Why are names with no linkage accessible in other scopes?

Question

The standard [basic.link#2.4] states:

When a name has no linkage, the entity it denotes cannot be referred to by names from other scopes.

According to cppreference:

Member functions of a local class have no linkage.

I haven't been able to find anything in the standard to confirm this, though.

Now consider the following example:

auto make_local() {
    struct Local {
        void member() {}
    };

    return Local{};
}

int main() {
    auto local = make_local();
    local.member(); // Ok
}

This code compiles, even though the name Local::member is referred to in a different scope than it is declared in.

Since this is not what I expected, my understanding of linkage is incorrect. Therefore, my question is - what does it actually mean for an entity to have no linkage?

Answer 1

Linkage refers to the implementation looking at two instances of the same name, and linking them together, so they refer to the same underlying object.

For example, if I have one file (well, translation unit, really, but I'm going to call that a "file" for convenience) containing (outside any function):

int a = 1;

and another file that contains:

extern int a;

The implementation will look at those, and link them together--that is, decide that a at namespace scope in both files refers to the same actual object.

By contrast, if I have something like:

static int a = 1;

...in one file, and:

static int a;

...in another file, the fact that they're both marked static means they have internal linkage. That means other references to a inside the same file can refer to that file's a, but each file has its own copy of a separate from any other file.

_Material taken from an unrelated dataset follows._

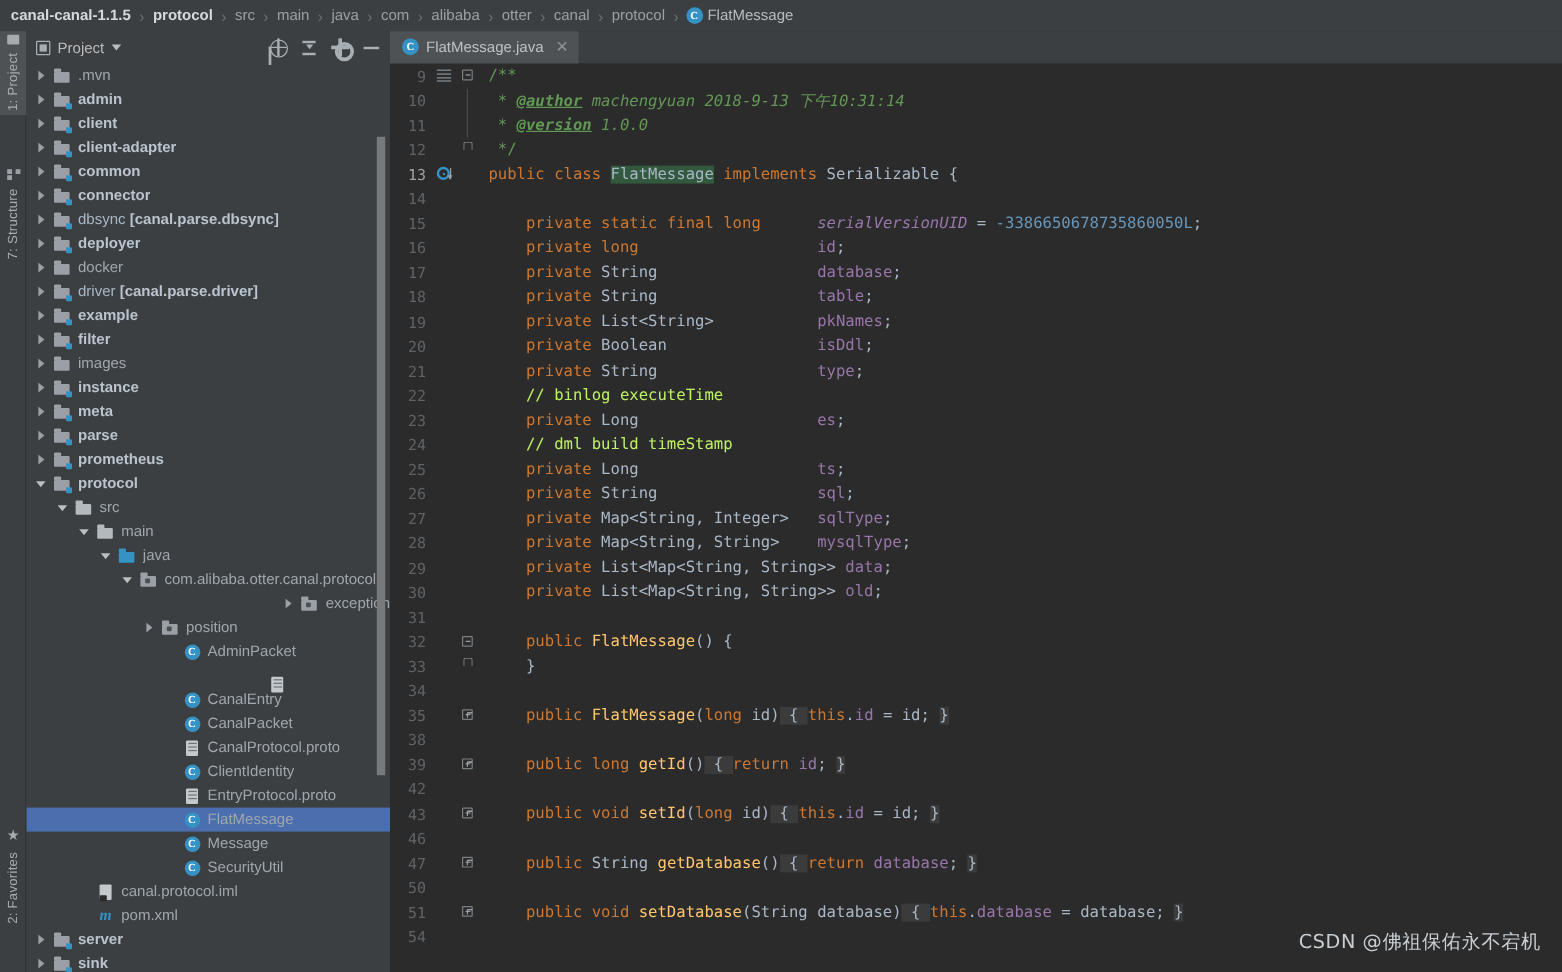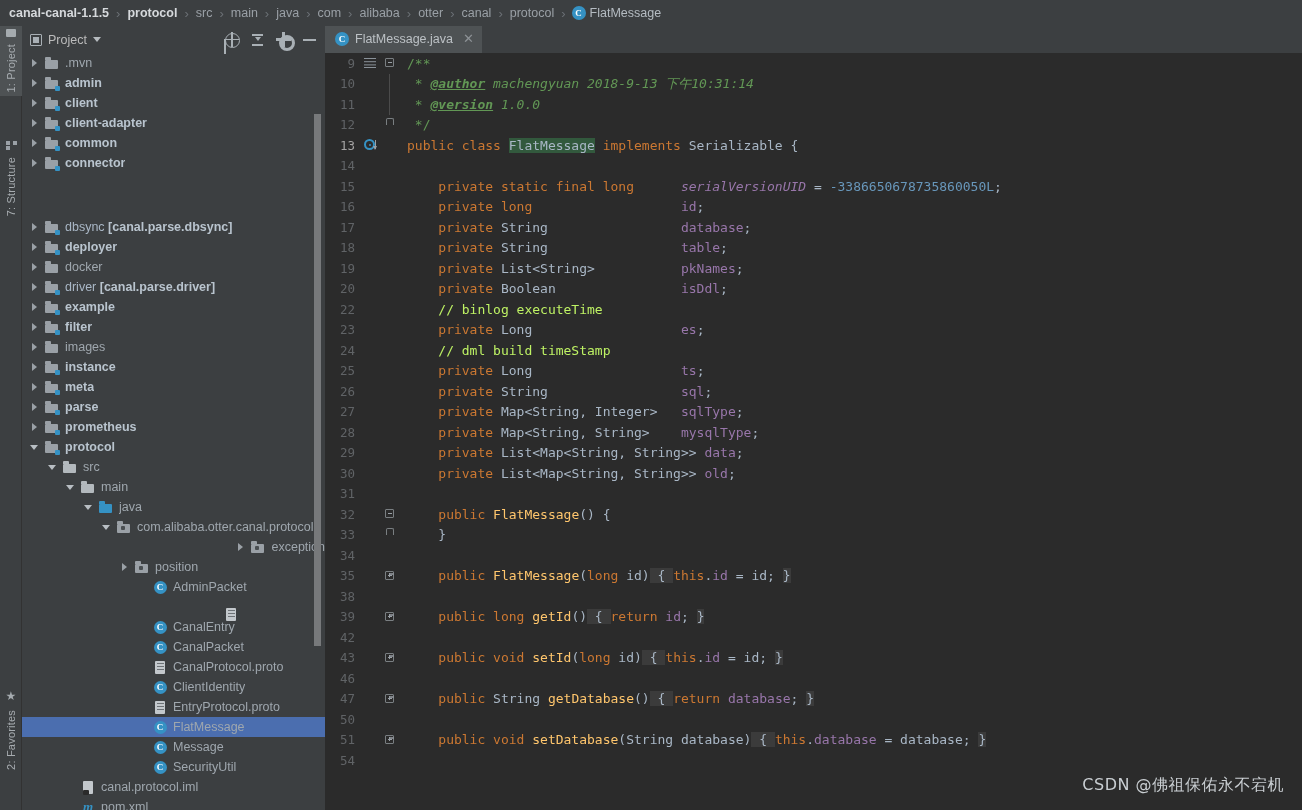"dbsync [canal.parse.dbsync]" div.trow { margin-top: 44px -> none }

A name with no linkage means that some other use of the same name won't automatically refer to the same object.

Linkage is really about names and the implementation matching names to see whether two uses of the same name refer to the same objects, or different objects.

In your case, you're not trying to use the same name in two different places, and expecting the compiler to figure out that both those uses of the same name refer to the same object. Instead, you're getting the address of the object, then returning that address to be used from somewhere else. That's perfectly fine as long as the object whose address you got has lifetime extending throughout the time you use it.

Answer 2

We must keep in mind the leading sentence of paragraph 2 when interpreting "referred to" here.

A name is said to have linkage when it can denote the same object, reference, function, type, template, namespace or value as a name introduced by a declaration in another scope

This is about linking declarations that ultimately refer to the same entity under the one-definition rule, and not about whether we can use a name in an expression. local.member() is not a declaration, and so doesn't contradict the above paragraph.

And indeed, there is no way to write another declaration that that will refer to make_local::Local::member. Its lack of linkage is upheld, since if we introduce another local class in another function:

auto make_local() {
    struct Local {
        void member() {}
    };

    return Local{};
}

auto make_another_local() {
    struct Local {
        void member() {}
    };

    return Local{};
}

int main() {
    auto local = make_local();
    local.member(); // Ok

    auto local2 = make_another_local();
    local2.member();
}

We will end up with a completely new class and member function, not at all linked to the previous one. This is in contrast to declarations with internal linkage, which must all (and there can be more than one) refer to the same entity in the translation unit they appear in.